Baca juga: Mantan Anggota KPU: Putusan MA Soal Batas Usia Minimal Kepala Daerah Patut Dicurigai
Lebih jauh lagi, putusan MA dianggap sebagai salah satu langkah untuk mengakomodir langkah anak Presiden Joko Widodo Jokowi (Jokowi), Kaesang Pangarep untuk maju dalam Pilkada 2024.
“Sehingga wajar ketika ada dugaan untuk memuluskan jalan anaknya presiden, Kaesang Pangarep yang akan maju menjadi calon gubernur atau wakil gubernur,” ungkap Neni.
“Kini peluang itu terbuka lebar tanpa ada hambatan aturan,” tambahnya menegaskan.
Sebagaimana diketahui, MA mengabulkan permohonan Partai Garuda terkait aturan syarat batas minimal usia calon kepala daerah.
Hal tersebut ditegaskan MA melalui Putusan Nomor 23 P/HUM/2024 yang diputus pada Rabu (29/5/2024).
"Mengabulkan permohonan keberatan hak uji materiil dari Pemohon: Partai Garda Republik Indonesia (Partai Garuda)," demikian amar putusan tersebut sebagaimana tersedia di laman resmi MA.
MA menyatakan Pasal 4 ayat (1) huruf d Peraturan Komisi Pemilihan Umum Republik Indonesia Nomor 9 Tahun 2020 tentang Pencalonan Pemilihan Gubernur dan Wakil Gubernur, Bupati dan Wakil Bupati, dan/atau Walikota dan Wakil Walikota bertentangan dengan UU Nomor 10 Tahun 2016.
Melalui putusan tersebut, MA mengamanatkan KPU untuk mengubah Pasal 4 ayat (1) huruf d Peraturan KPU, dari yang semula mensyaratkan calon gubernur (cagub) dan wakil cagub minimal berusia 30 tahun terhitung sejak penetapan pasangan calon menjadi setelah pelantikan calon terpilih.

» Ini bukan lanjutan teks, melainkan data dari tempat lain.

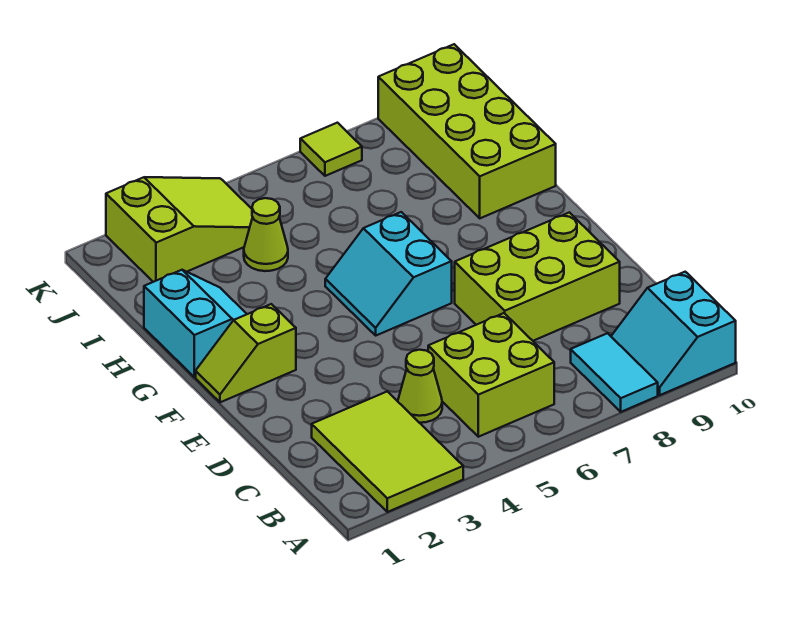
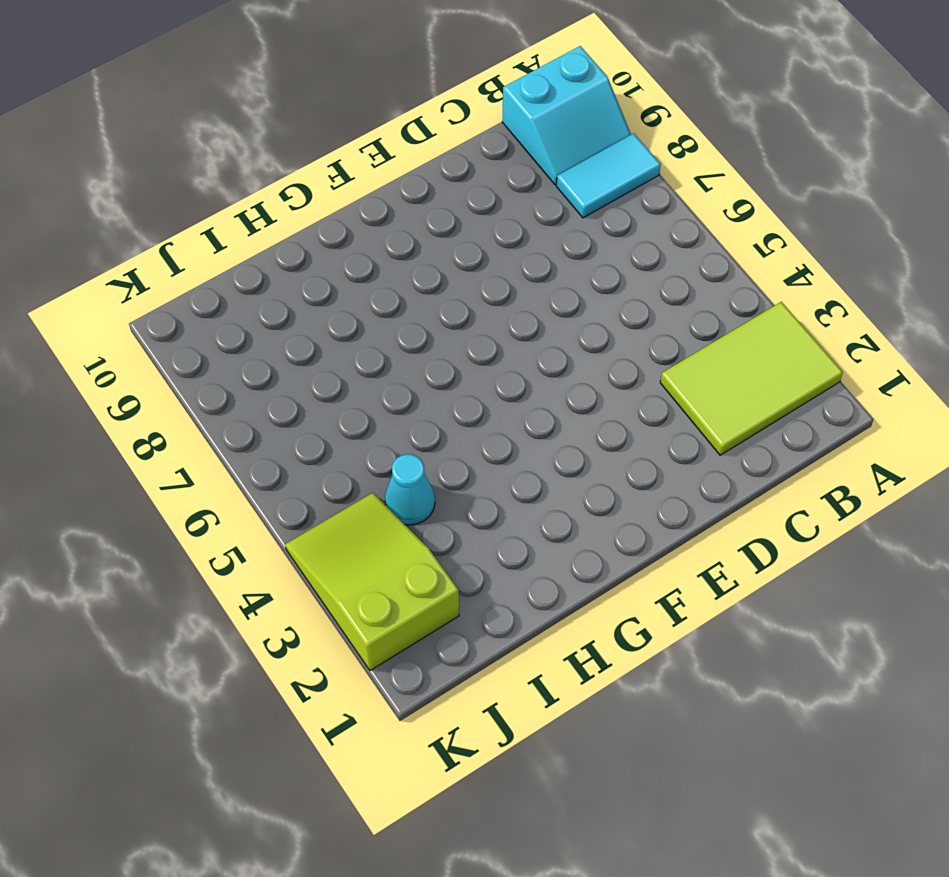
cyan cone I4 level 1 -> lime cone I4 level 1
none -> lime brick B5:C6 level 1
none -> lime cone C4 level 1
none -> lime brick D7:E9 level 1

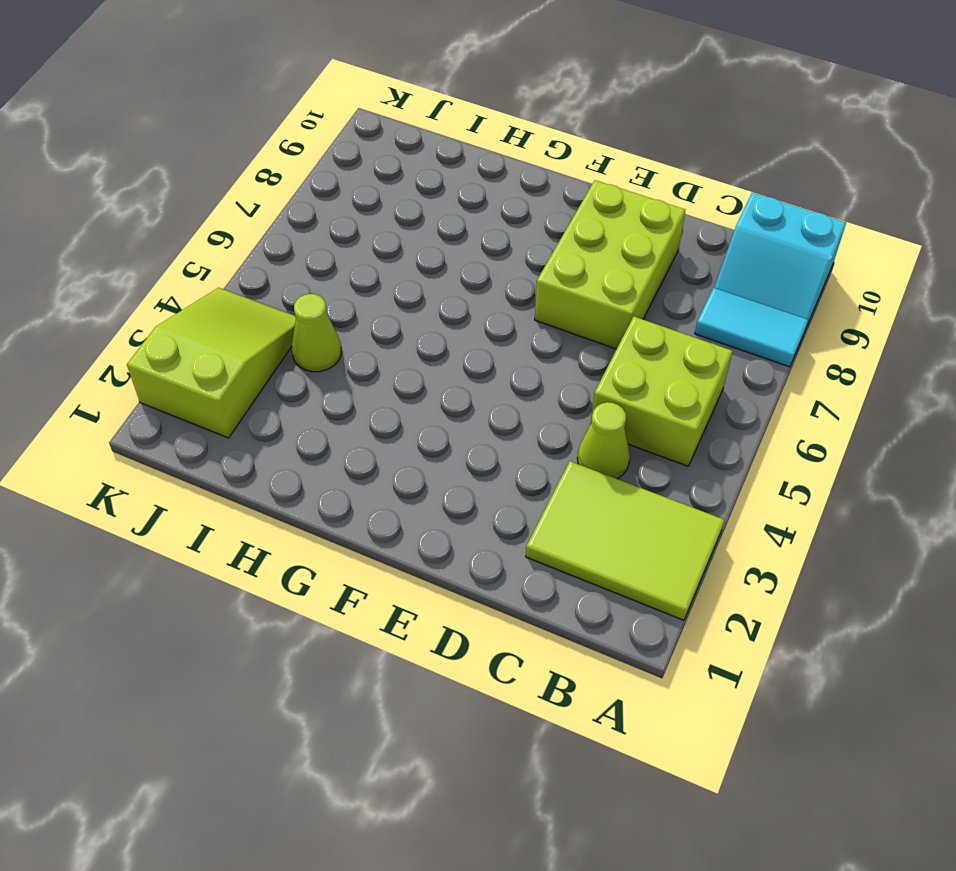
none -> lime slope F1:F2 level 1 top 2
none -> cyan slope F5:G6 level 1 top 6
none -> cyan slope G1:H2 level 1 top 1

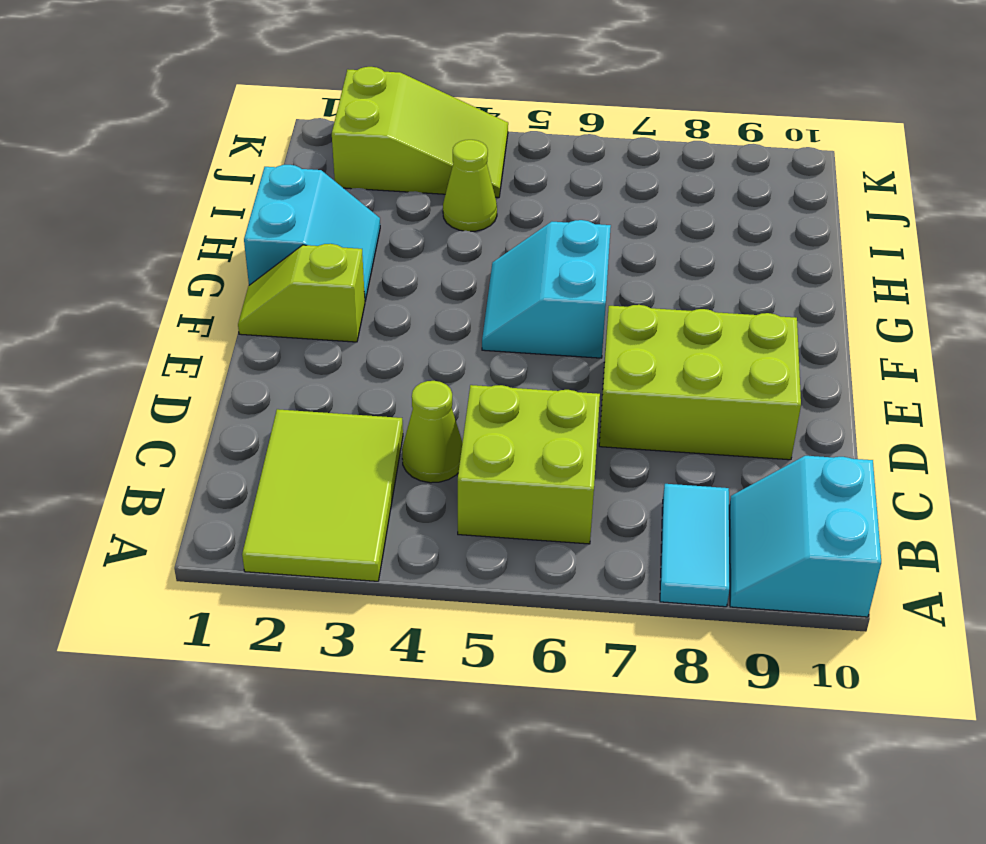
none -> lime brick H9:K10 level 1
none -> lime tile K7 level 1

Adapun Pasal 4 Ayat (1) huruf d PKPU yang dinyatakan bertentangan tersebut berbunyi:
"Berusia paling rendah 30 (tiga puluh) tahun untuk Calon Gubernur dan Wakil Gubernur dan 25 (dua puluh lima) tahun untuk Calon Bupati dan Wakil Bupati atau Calon Wali Kota dan Wakil Wali Kota terhitung sejak penetapan Pasangan Calon",
Sedangkan MA mengubah Pasal a quo menjadi:
"....berusia paling rendah 30 (tiga puluh) tahun untuk calon gubernur dan wakil gubernur dan 25 (dua puluh lima) tahun untuk calon bupati dan wakil bupati atau calon wali kota dan wakil wali kota terhitung sejak pelantikan pasangan calon terpilih".
Selanjutnya, MA memerintahkan KPU RI untuk mencabut Pasal 4 ayat (1) huruf d PKPU Nomor 9 tentang Pencalonan Pemilihan Gubernur dan Wakil Gubernur, Bupati dan Wakil Bupati, dan/atau Walikota dan Wakil Walikota tersebut.